Volume 15, No. 1, February 2015, Pages 284-294 PDF(19.61 MB)
Airborne Nanoparticle Pollution in a Wire Electrical Discharge Machining Workshop and Potential Health Risks
Rui Chen1, Xiaofei Shi2, Ru Bai1, Weiqing Rang2, Lingling Huo1, Lin Zhao2, Dingxin Long2, David Y.H. Pui3, Chunying Chen1
1 CAS Key Lab for Biomedical Effects of Nanomaterials and Nanosafety, National Center for Nanoscience and Technology of China, Beijing 100190, China
2 School of Public Health, University of South China, Hengyang 421001, China
3 Department of Mechanical Engineering, College of Science and Engineering, University of Minnesota, Minneapolis, MN 55455, USA
- Field survey and laboratorial evaluation on the aerosol pollution in WEDM workshop.

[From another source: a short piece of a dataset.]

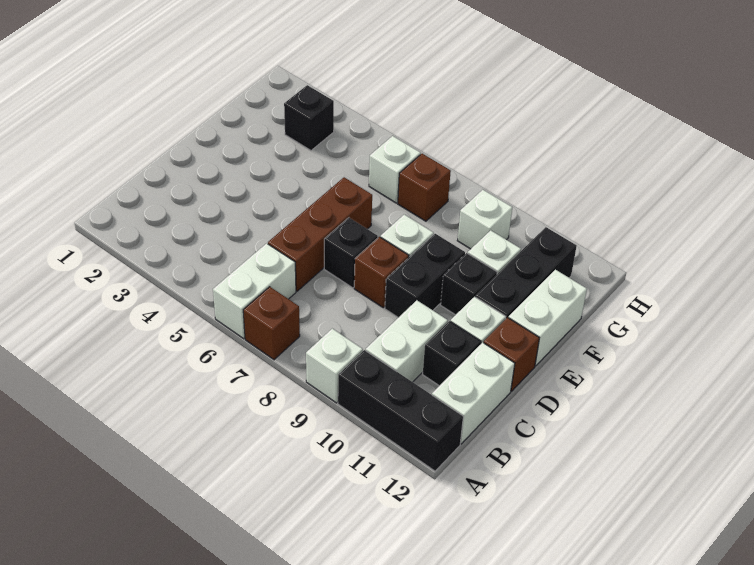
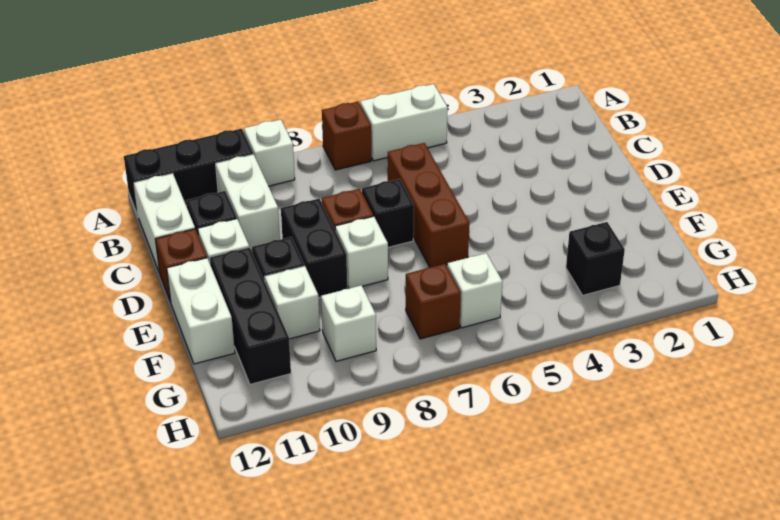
white brick A6:B6 level 1 -> white brick A5:A6 level 1

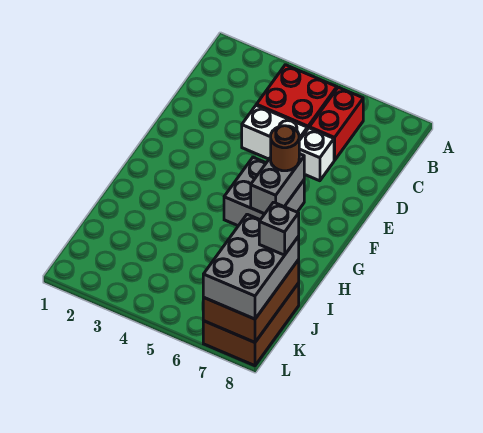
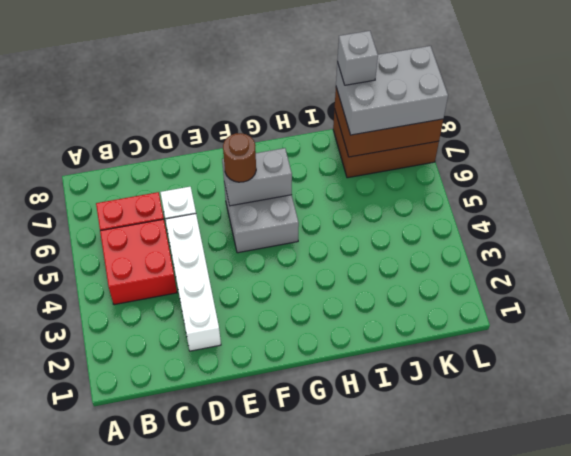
white brick D4:D5 level 1 -> white brick D2:D5 level 1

- The number concentration and mass concentration of aerosol were considered.
- Workers exposed to high level ultrafine nanoparticles with metal elements.
- The aerosol particles showed higher ROS producing ability and cellular toxicity.
- Suggestions on avoiding exposure hazards of WEDM were provided.
The environmental pollution associated with electrical discharge machining is not yet clearly understood. Airborne exposure to nanoscale and respirable particles were investigated with regard to the aerosol characteristics of a wire electrical discharge machining (WEDM) workshop. The total number concentration of the aerosol was multimodal, with the highest peak maxima during the working hours of 10:00 am and 3:00 pm. The majority of the released particles were smaller than d = 100 nm, with the maximum amount sized 40 nm. A large quantity of metallic elements, including Fe, Al and Cu, were found in the aerosol particulates coming from WEDM processing. Furthermore, the aerosol particles exhibited higher cellular toxicity and ROS producing ability in human alveolar epithelial cells (16HBE) when compared to the atmospheric background. Our results indicate substantial hazards arising from exposure to polluted atmosphere of a WEDM workshop. Effective exposure controls and protections are thus strongly recommended.
Aerosols; Particle distribution; Elemental concentration; Risk assessment; Toxicity.